Computational Analysis of Small RNA High-Throughput Sequencing Data
Data processing and analyses were performed using custom Perl scripts and the statistical
programming environment R. Fastq sequence reads with missing bases or barcodes not
matching any of the expected sequences were excluded (if applicable). Reads were trimmed
by removing 5′ barcodes, 3′ adapters or 3′ As depending on the protocol used for library
generation. Inserts with length 18-30 nucleotides were collapsed to unique sequences,
retaining the number of reads for each sequence. The C. elegans genome (assembly WS190/ce6)
and refGene annotation were downloaded from the UCSC Genome Browser website (http://genome.ucsc.edu/)
(Kent et al., 2002; Fujita et al., 2011). Perfect matches to the reference genome
and transgene constructs (if applicable) were identified using bowtie in -v alignment
mode, allowing for multiple matches (Langmead et al., 2009).

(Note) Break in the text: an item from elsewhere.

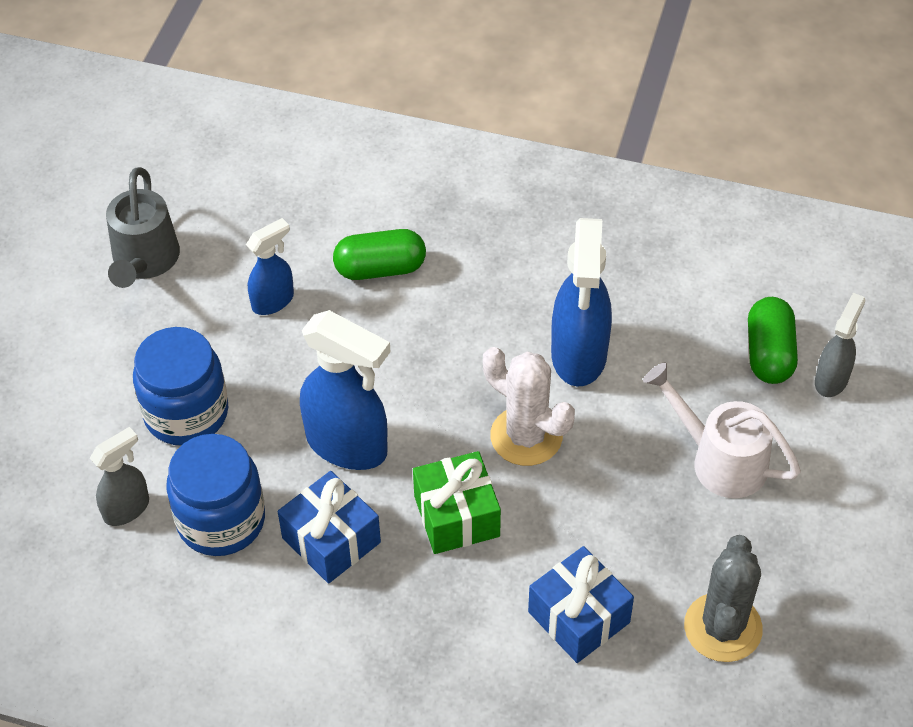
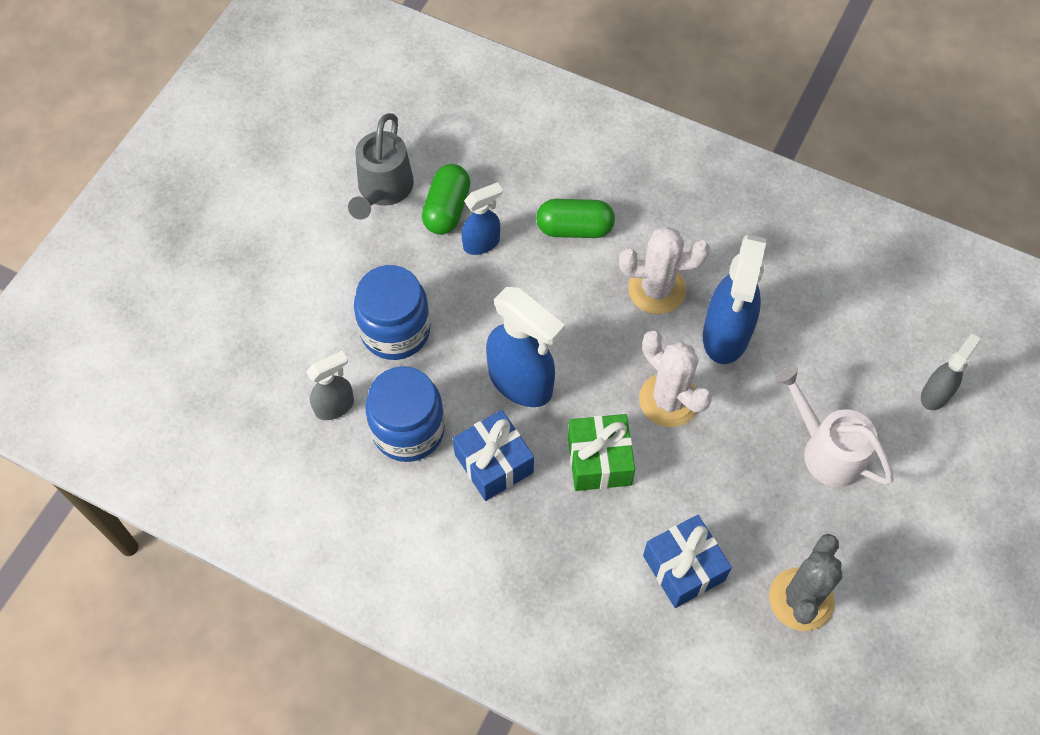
camera: 10 degrees right, 10 degrees up
green capsule [748,297,798,384] -> green capsule moved to [422,164,470,235]
none -> white cactus [619,226,710,314]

Antibody Generation and Immunostaining
The anti-HRDE-1/WAGO-9 polyclonal antisera were generated using Genomic Antibody Technology
(GAT) by SDIX (Newark, USA). In brief, DNA immunization was done using cDNA encoding
amino acids 12 to 161 of HRDE-1/WAGO-9. Polyclonal sera were subsequently affinity-purified
and tested for specificity in Western blotting (data not shown) and immunostaining.
Immunostainings were performed on dissected gonads. Animals were dissected in 10 mM
Tetramisol on microscopy slides. After freeze-cracking, the tissue was fixed in ice-cold
Methanol for 20 min and rehydrated by three washes in 1xPBS/0.2% Tween 20 (10 min
each, room temperature).
Primary antibodies were added over night at 4°C in 1xPBS/0.2% Tween 20/1% BSA. Slides
were washed three times in 1x PBS/0.2% Tween 20 (10 min each, room temperature). Secondary
antibodies were added for one hour at 37°C. The secondary antibody mix contained 4′,6-diamidino-2-phenylindole
(DAPI) at 100 ng/ml final concentration. Slides were washed three times in 1xPBS/0.2%
Tween 20 (10 min each, room temperature) and mounted using Vectashield. We carried
out differential interference contrast (DIC) and confocal fluorescence imaging using
standard methods and using an Olympus FluoView FV1000 upright microscope using 40x
and 63x objective magnification. Images were processed using the FluoView image software
(Olympus) and ImageJ (version 1.43u). Antibodies and concentrations used are: rabbit
anti-HRDE-1/WAGO-9 1:4000, mouse OIC1D4 (Developmental Studies Hybridoma Bank, University
of Iowa) 1:100, mouse anti-α-Tubulin (clone DM1A, SIGMA) 1:10,000, Alexa Fluor 488
anti-rabbit IgG, 1:1000, Alexa Fluor 568 anti-mouse IgG, 1:1000 (both Life Technologies).